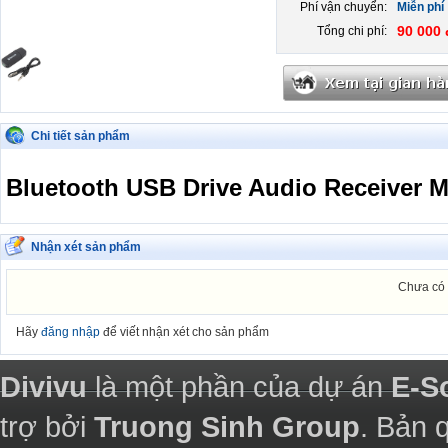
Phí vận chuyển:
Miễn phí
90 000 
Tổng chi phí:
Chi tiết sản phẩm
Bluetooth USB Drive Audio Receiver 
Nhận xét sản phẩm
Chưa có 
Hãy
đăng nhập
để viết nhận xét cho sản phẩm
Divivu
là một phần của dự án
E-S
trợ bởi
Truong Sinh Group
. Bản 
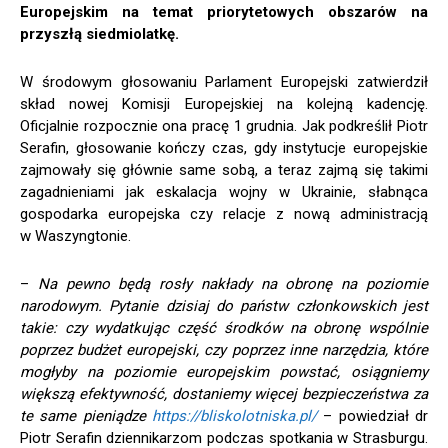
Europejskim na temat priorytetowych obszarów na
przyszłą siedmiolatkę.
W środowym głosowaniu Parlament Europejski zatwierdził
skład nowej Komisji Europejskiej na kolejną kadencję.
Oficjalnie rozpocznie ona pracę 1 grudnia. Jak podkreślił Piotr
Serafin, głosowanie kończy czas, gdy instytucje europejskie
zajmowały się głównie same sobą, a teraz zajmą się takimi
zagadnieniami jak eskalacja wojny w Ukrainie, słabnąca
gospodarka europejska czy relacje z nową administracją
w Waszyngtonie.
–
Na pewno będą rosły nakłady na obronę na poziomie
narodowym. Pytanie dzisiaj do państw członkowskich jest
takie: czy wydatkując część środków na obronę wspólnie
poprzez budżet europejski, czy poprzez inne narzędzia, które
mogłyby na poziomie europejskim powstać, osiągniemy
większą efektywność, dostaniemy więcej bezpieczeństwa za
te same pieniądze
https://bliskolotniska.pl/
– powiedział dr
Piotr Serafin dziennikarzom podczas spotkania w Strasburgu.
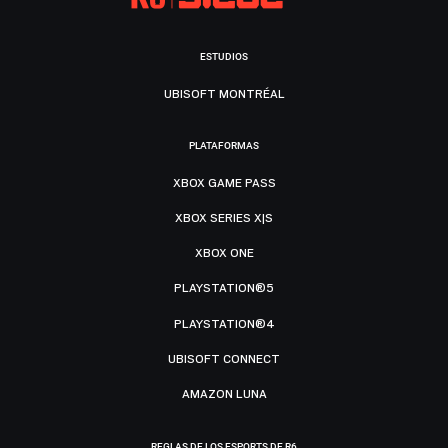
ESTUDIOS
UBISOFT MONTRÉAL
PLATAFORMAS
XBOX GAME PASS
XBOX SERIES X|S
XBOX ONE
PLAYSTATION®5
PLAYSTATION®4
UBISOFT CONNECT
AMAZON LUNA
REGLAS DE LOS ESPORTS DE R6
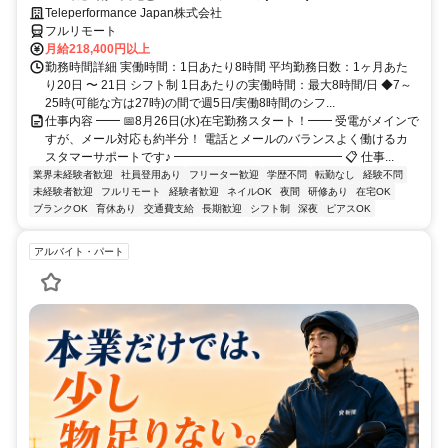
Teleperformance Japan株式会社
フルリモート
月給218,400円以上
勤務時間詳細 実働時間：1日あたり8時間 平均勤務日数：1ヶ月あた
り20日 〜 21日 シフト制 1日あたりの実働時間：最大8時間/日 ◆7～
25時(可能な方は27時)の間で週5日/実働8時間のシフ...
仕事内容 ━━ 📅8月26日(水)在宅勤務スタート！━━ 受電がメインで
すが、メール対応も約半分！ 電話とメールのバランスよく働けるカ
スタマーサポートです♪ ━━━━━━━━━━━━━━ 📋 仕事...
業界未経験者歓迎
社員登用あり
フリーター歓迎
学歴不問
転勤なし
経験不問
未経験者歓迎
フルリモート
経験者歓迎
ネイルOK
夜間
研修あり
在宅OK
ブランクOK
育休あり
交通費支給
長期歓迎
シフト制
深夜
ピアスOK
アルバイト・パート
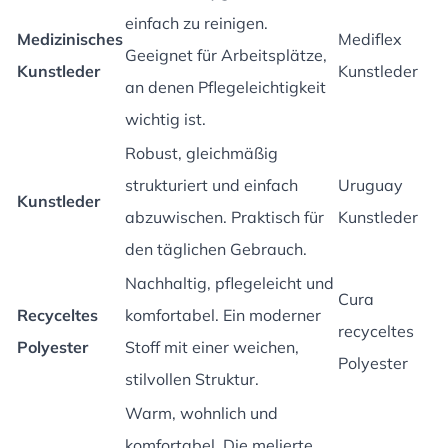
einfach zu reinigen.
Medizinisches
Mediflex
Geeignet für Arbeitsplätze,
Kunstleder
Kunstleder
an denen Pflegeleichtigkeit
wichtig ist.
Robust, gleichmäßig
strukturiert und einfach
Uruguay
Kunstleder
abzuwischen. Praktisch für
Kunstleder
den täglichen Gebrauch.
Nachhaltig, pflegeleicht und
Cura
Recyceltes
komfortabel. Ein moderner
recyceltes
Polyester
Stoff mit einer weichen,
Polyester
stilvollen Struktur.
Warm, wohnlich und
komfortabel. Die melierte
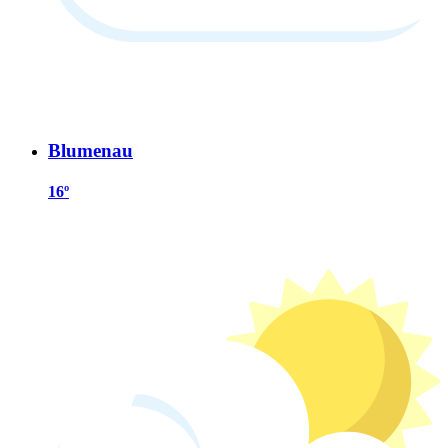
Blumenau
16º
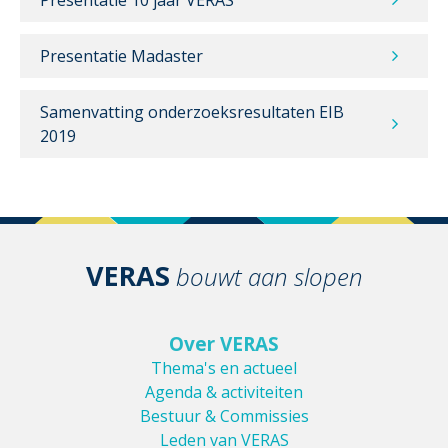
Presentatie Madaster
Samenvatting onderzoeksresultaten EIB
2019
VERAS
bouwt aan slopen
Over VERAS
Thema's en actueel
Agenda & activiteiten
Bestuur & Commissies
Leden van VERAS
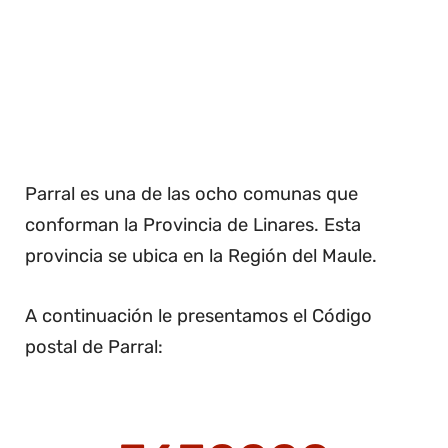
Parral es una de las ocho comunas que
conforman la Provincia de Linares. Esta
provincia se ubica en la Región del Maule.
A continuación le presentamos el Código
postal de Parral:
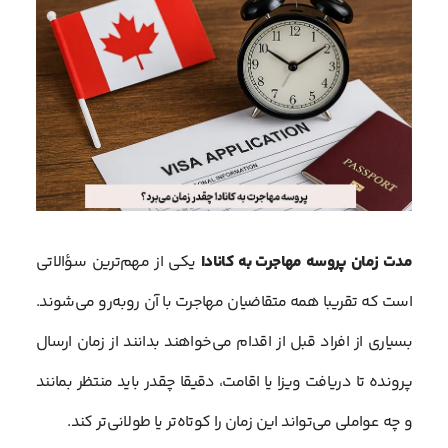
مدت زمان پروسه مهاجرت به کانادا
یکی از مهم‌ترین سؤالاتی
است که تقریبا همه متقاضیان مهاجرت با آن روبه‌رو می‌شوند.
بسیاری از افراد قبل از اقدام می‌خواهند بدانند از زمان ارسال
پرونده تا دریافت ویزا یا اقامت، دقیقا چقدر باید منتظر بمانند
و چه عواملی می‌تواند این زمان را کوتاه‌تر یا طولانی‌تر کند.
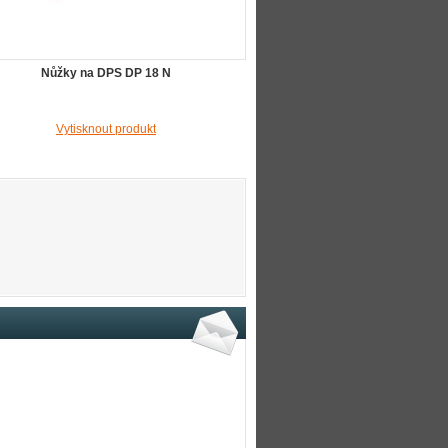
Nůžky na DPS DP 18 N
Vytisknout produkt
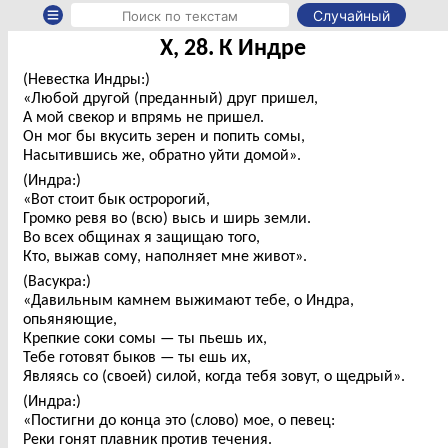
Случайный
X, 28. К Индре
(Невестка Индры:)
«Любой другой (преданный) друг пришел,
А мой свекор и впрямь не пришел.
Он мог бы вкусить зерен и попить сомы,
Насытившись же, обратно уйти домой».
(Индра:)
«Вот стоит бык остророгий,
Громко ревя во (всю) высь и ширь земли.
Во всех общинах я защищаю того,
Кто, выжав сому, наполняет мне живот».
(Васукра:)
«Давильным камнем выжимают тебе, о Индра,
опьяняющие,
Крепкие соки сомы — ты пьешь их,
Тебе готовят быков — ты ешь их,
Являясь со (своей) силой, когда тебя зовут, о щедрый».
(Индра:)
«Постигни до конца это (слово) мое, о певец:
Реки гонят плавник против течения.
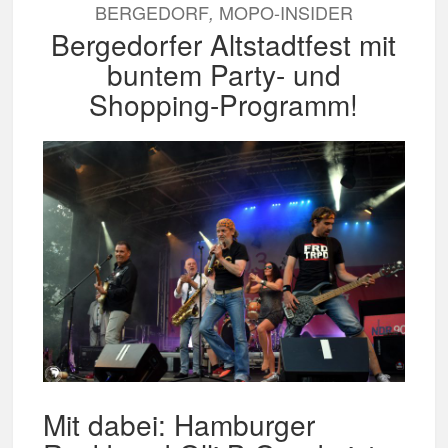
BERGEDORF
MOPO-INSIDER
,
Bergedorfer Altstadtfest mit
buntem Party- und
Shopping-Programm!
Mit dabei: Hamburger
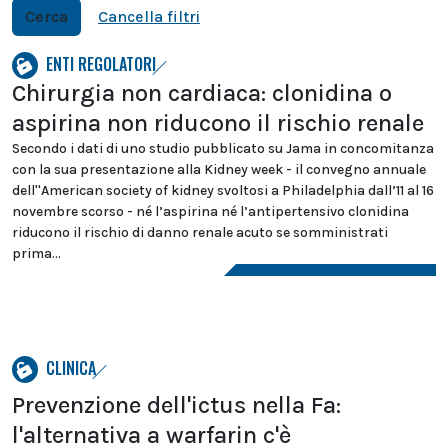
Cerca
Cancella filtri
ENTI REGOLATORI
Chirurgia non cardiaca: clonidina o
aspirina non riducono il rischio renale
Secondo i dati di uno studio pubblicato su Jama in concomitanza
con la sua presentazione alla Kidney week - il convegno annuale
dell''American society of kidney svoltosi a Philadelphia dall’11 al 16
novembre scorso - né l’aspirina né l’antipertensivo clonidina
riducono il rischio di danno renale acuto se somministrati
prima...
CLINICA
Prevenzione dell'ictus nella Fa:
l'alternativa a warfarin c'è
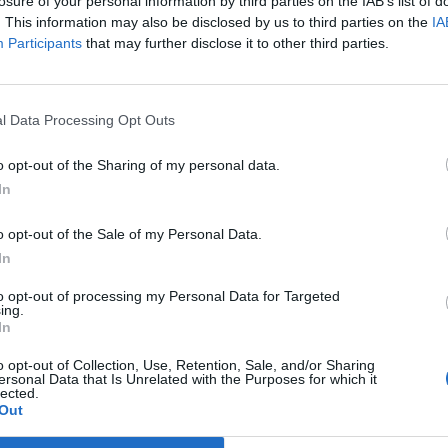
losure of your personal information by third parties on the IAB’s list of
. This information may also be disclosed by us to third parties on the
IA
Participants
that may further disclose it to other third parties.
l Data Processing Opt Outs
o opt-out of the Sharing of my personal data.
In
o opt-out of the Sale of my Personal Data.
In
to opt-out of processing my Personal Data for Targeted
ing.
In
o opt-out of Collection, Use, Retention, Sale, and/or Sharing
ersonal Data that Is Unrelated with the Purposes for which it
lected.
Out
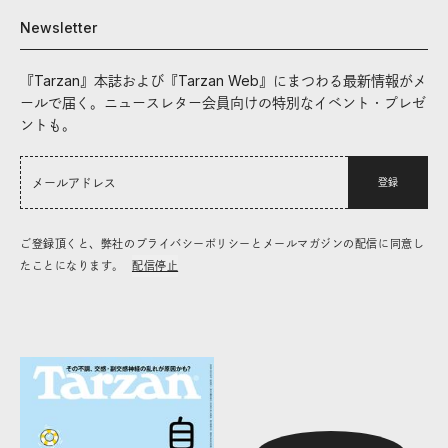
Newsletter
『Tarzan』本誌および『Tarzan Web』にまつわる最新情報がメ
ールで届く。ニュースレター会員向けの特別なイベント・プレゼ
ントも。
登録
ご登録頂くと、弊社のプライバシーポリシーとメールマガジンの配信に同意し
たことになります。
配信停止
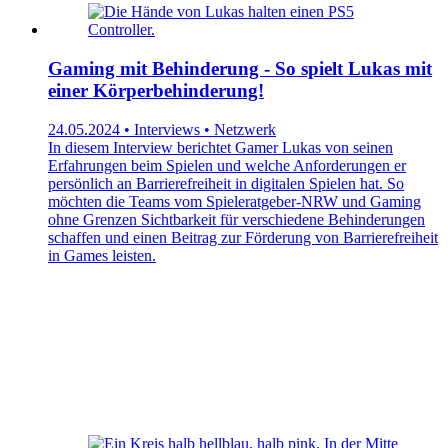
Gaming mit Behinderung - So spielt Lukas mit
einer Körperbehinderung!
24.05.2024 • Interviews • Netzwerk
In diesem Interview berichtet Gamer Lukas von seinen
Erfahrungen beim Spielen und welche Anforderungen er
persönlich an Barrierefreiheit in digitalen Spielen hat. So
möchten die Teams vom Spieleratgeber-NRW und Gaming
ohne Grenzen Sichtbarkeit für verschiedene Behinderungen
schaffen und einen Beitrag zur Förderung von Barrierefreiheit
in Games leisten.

**What is being asked**
State how many lines of the data above contain the string "シフト制", leaving out everything but the number.

**Expected answer**
2